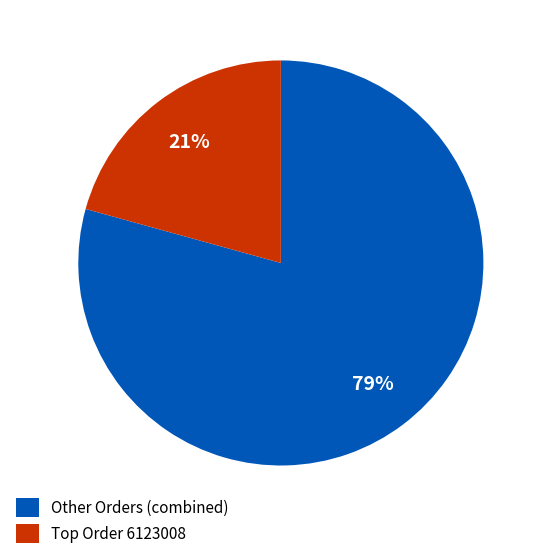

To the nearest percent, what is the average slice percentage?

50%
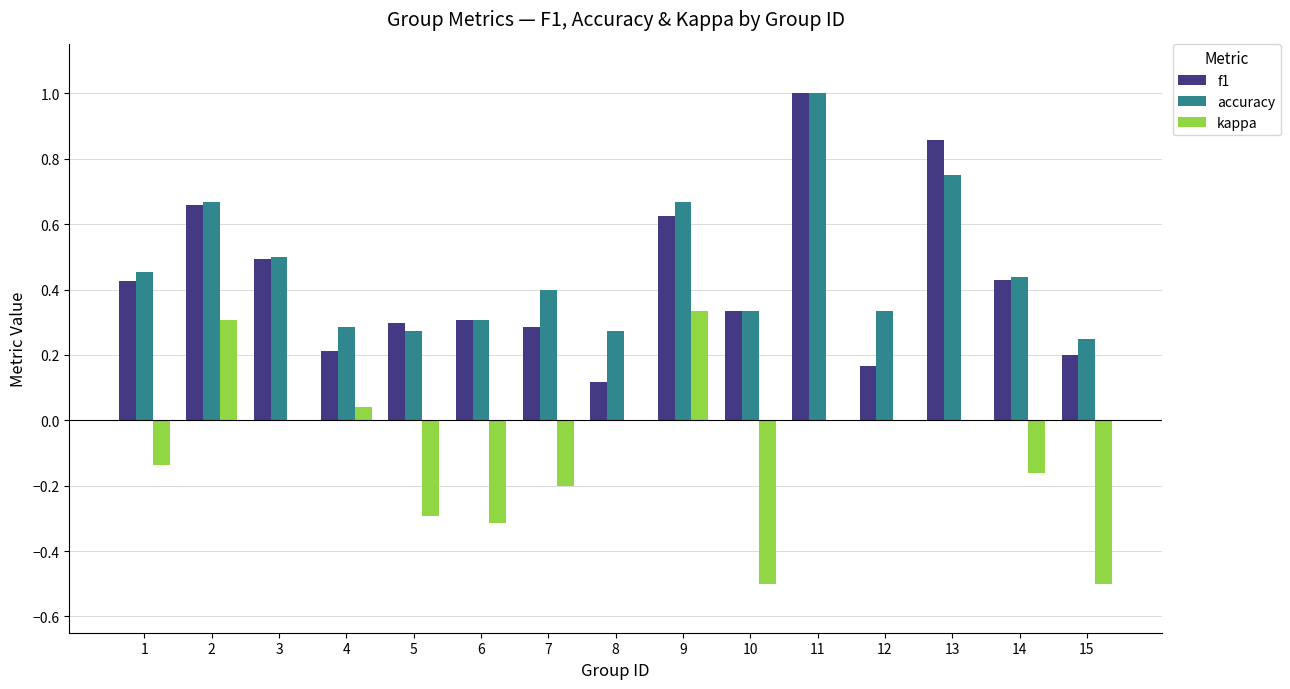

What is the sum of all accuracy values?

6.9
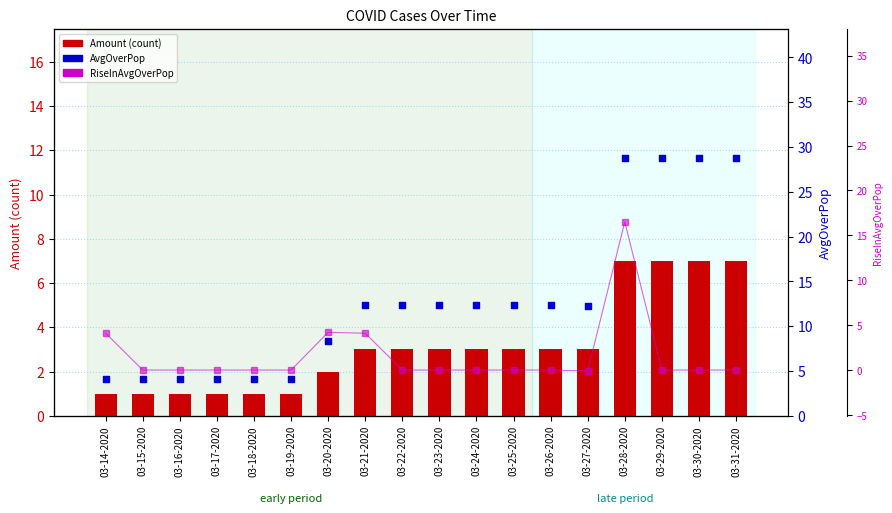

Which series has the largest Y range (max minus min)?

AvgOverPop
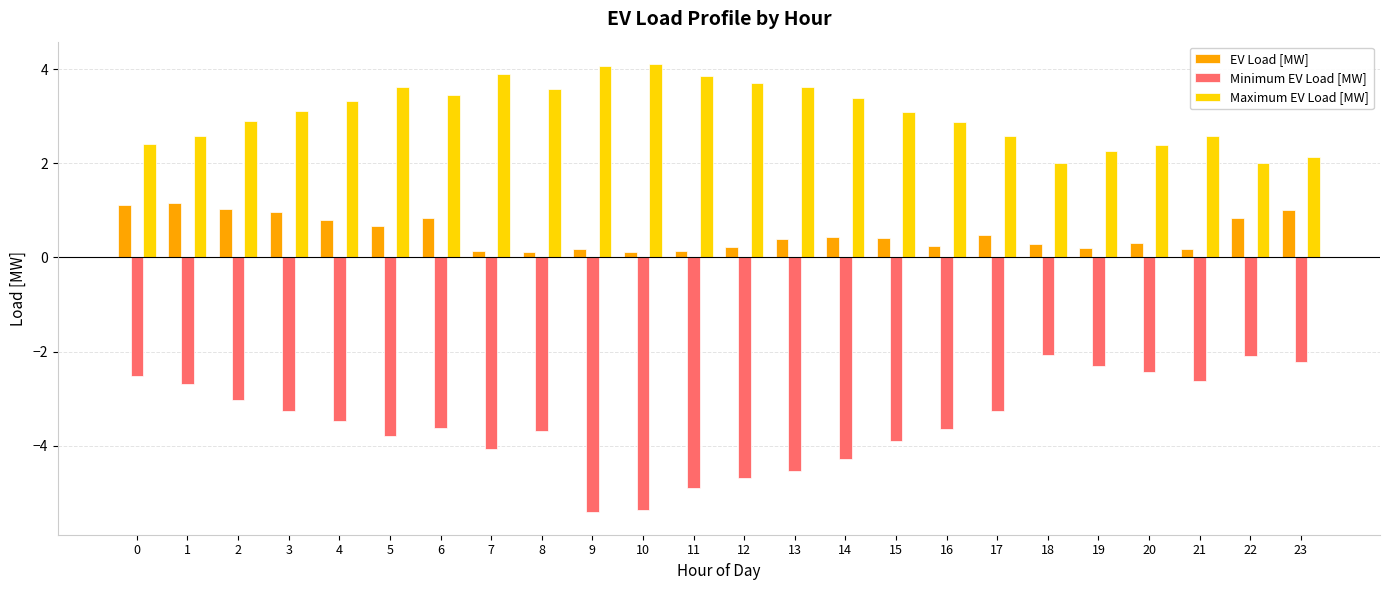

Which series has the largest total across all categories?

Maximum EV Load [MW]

——

HOW TO COMPLETE THIS TASK:
Reproduce the stretch from the line containing "Which series has the largest total" through the end of the material, substituting "groups" for "categories" and leaving everything else unchanged.

WRITTEN ANSWER:
Which series has the largest total across all groups?

Maximum EV Load [MW]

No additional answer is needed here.